▸ Given information:
'''

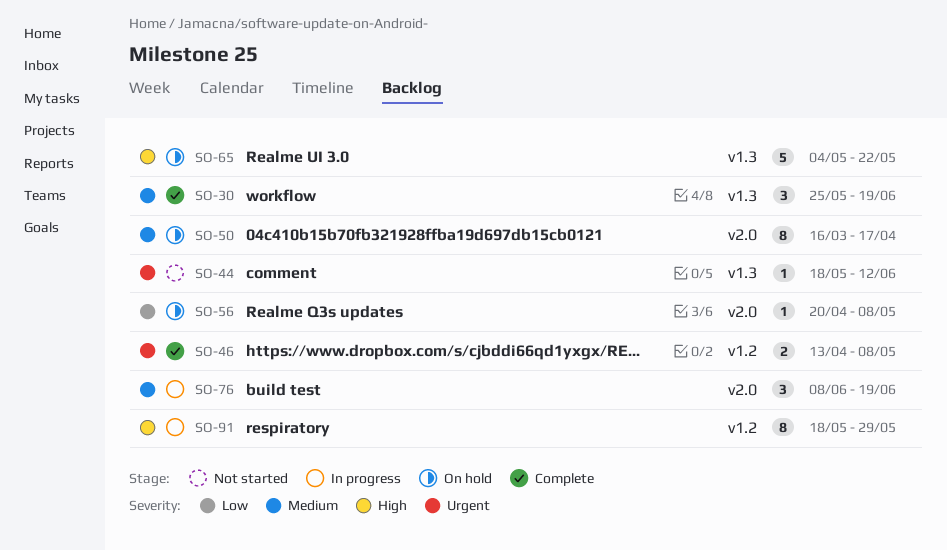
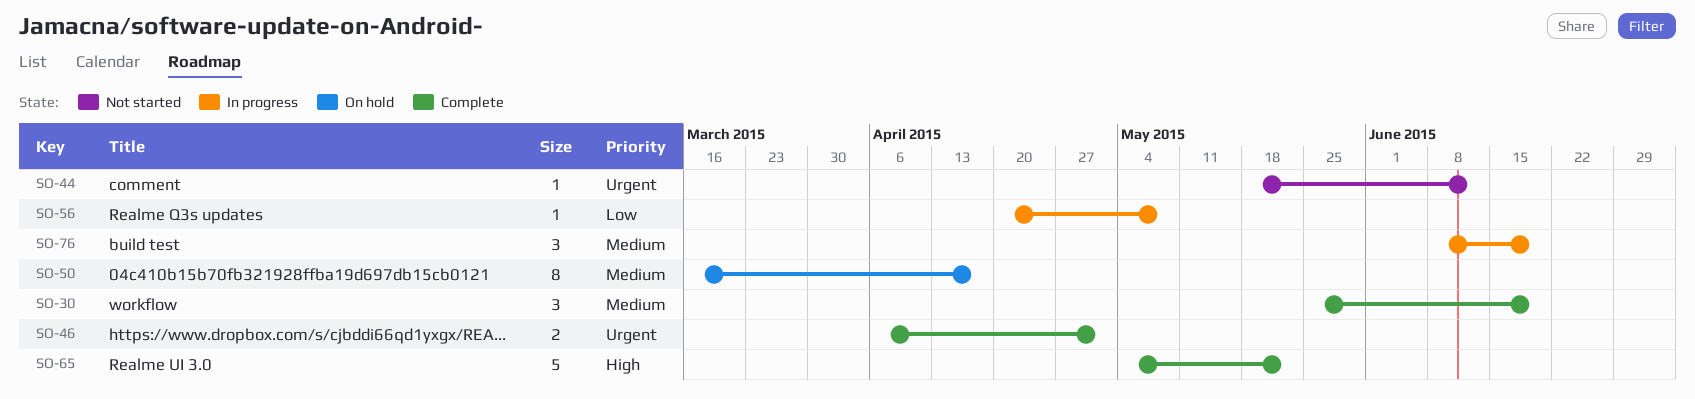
SO-46, start: Apr 13 -> Apr 6
SO-46, due: May 8 -> May 1
SO-56, status: On hold -> In progress
SO-65, status: On hold -> Complete
SO-91: present -> none

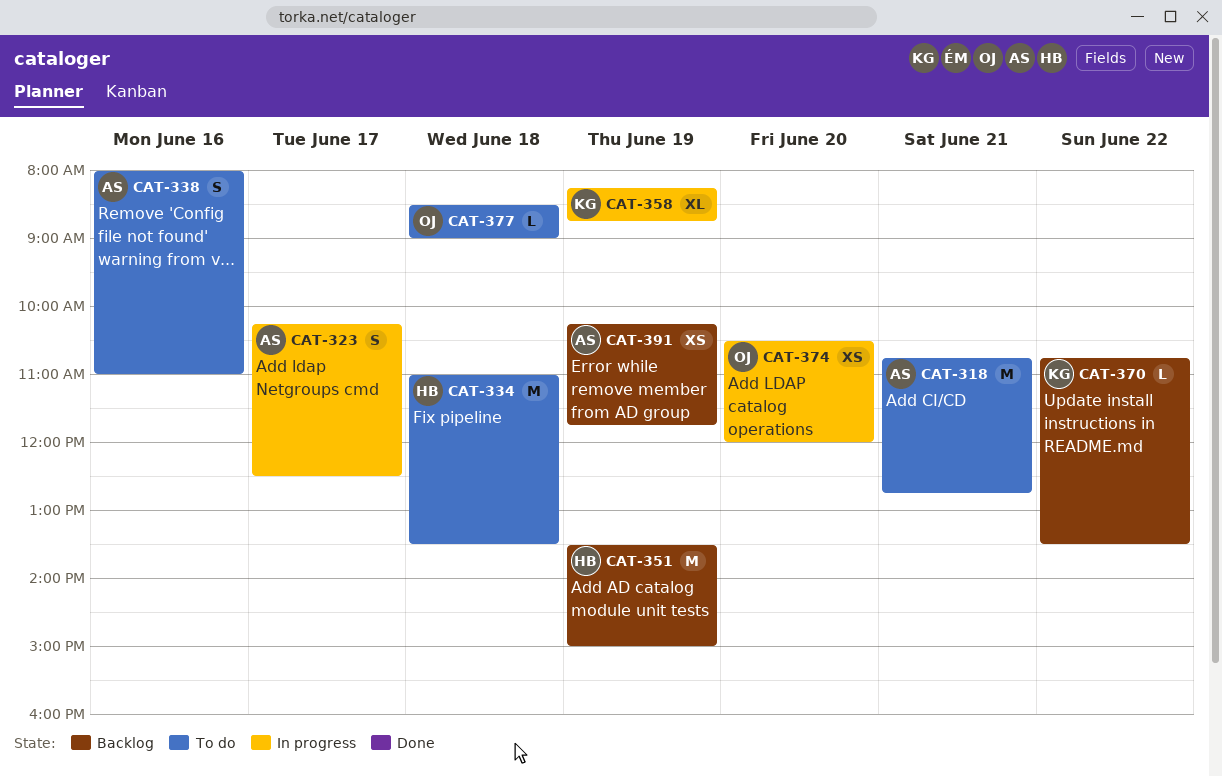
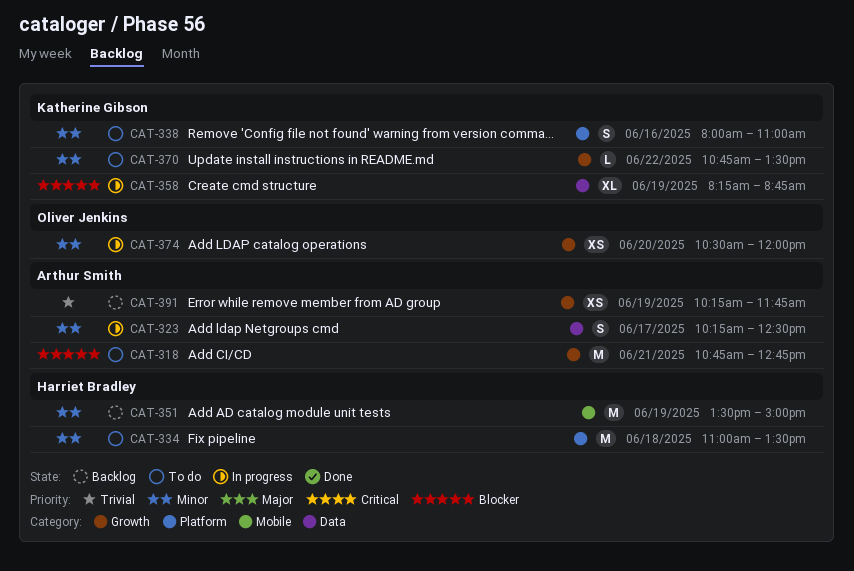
CAT-338, owner: Arthur Smith -> Katherine Gibson
CAT-370, status: Backlog -> To do
CAT-377: present -> none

'''

▸ Requirement:
Transcribe all of the entries word for word, but skip any pictures they contain.

▸ Output for this task:
SO-46, start: Apr 13 -> Apr 6
SO-46, due: May 8 -> May 1
SO-56, status: On hold -> In progress
SO-65, status: On hold -> Complete
SO-91: present -> none

CAT-338, owner: Arthur Smith -> Katherine Gibson
CAT-370, status: Backlog -> To do
CAT-377: present -> none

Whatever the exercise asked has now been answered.